The objective of this project is to identify the type of black hole using a dataset provided for the "BlackHole Classification" competition on Kaggle. The analysis involves data preprocessing, exploratory data analysis, feature engineering, and model building where I tried different models and approaches and recorded them to predict the target variable related to the conditions of the black hole.
The dataset contains various features, including luminosity and radio freq information. Key columns include:
- Multiple numerical and categorical features representing data.
- Loading Data: The data is loaded from CSV files.
- Handling Missing Values: Missing values are addressed by imputation or removal.In our case we used KNN Imputing
- Encoding Categorical Variables: Categorical variables are encoded using techniques like one-hot encoding.

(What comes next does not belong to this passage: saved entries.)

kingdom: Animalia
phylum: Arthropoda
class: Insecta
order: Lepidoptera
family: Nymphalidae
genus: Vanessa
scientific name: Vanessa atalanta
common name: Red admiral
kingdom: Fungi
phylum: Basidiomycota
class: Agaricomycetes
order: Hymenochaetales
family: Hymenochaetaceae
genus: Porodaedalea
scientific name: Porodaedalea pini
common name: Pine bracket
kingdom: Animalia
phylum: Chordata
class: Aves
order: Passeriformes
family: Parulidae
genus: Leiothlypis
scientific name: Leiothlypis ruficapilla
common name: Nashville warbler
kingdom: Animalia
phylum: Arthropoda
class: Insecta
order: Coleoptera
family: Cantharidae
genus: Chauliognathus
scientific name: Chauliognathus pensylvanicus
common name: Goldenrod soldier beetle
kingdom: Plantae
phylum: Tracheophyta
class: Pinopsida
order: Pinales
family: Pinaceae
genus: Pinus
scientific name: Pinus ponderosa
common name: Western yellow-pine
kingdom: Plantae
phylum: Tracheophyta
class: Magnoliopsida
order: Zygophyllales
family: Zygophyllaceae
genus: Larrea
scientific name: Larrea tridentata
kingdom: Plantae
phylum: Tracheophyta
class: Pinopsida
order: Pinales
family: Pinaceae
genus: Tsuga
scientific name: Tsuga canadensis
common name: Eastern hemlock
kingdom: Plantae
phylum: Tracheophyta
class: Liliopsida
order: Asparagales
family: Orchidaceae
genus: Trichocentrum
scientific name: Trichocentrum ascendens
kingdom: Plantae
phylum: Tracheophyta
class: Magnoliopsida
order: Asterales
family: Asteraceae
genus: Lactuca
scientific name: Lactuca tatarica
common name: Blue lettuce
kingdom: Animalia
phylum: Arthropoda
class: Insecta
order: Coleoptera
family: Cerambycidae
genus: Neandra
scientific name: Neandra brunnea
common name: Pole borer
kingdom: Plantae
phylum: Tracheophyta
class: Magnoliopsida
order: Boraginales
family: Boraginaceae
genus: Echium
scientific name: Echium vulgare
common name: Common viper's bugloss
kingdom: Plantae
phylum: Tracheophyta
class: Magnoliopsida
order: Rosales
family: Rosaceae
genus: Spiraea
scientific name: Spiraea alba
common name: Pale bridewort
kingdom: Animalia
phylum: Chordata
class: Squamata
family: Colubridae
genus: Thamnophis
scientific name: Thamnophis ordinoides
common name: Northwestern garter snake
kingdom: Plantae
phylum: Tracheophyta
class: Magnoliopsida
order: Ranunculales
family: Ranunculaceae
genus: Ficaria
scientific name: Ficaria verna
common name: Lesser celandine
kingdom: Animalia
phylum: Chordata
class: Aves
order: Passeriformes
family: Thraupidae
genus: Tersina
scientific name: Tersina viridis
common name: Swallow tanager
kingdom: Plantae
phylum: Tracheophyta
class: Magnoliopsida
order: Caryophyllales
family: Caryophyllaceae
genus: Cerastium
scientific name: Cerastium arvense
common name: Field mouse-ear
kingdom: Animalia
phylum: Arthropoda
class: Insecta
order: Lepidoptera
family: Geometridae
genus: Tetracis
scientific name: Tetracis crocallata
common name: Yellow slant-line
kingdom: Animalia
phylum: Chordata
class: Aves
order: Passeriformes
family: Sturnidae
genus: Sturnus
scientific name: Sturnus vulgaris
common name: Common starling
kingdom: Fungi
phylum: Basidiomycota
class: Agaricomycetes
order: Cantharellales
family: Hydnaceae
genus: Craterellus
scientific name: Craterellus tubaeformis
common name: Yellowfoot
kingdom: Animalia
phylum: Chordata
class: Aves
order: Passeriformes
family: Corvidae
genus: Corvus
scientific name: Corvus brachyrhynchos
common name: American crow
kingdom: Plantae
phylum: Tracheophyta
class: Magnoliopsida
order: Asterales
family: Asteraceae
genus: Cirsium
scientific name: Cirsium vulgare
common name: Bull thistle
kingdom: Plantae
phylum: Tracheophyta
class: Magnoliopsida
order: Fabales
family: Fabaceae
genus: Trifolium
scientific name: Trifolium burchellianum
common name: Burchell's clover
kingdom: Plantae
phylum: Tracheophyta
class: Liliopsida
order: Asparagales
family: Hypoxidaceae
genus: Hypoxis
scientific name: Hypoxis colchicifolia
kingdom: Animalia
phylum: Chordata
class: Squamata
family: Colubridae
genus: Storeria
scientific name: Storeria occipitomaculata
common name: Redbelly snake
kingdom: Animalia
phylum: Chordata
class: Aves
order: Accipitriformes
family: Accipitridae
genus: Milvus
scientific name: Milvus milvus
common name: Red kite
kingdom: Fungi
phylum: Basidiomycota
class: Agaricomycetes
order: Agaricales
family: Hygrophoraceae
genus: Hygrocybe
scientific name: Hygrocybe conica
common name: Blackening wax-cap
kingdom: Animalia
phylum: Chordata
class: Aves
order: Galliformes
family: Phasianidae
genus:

- Visualization: Histograms, scatter plots, and correlation matrices are used to understand data distribution and relationships.
- Summary Statistics: Descriptive statistics provide insights into the central tendency and variability of features.
- Outliers- these were casted out using methods like DBSCAN And Kneepointing
- Model Selection: Various models, including Logistic Regression, Decision Trees, and Random Forest, are evaluated.
- Hyperparameter Tuning: Grid search and cross-validation are used to optimize model parameters.
- Evaluation Metrics: Models are evaluated using metrics such as accuracy, precision, recall, and F1-score.
- Model Testing: Models like XGBOOST , CARTBOOSTING and VOTING classifiers were introduced.
- Model Performance: The performance of different models is compared, and the best-performing model is selected.
- Feature Importance: Key features contributing to the model's predictions are identified.
The project successfully identifies the most significant features and builds a predictive model for classifying black holes.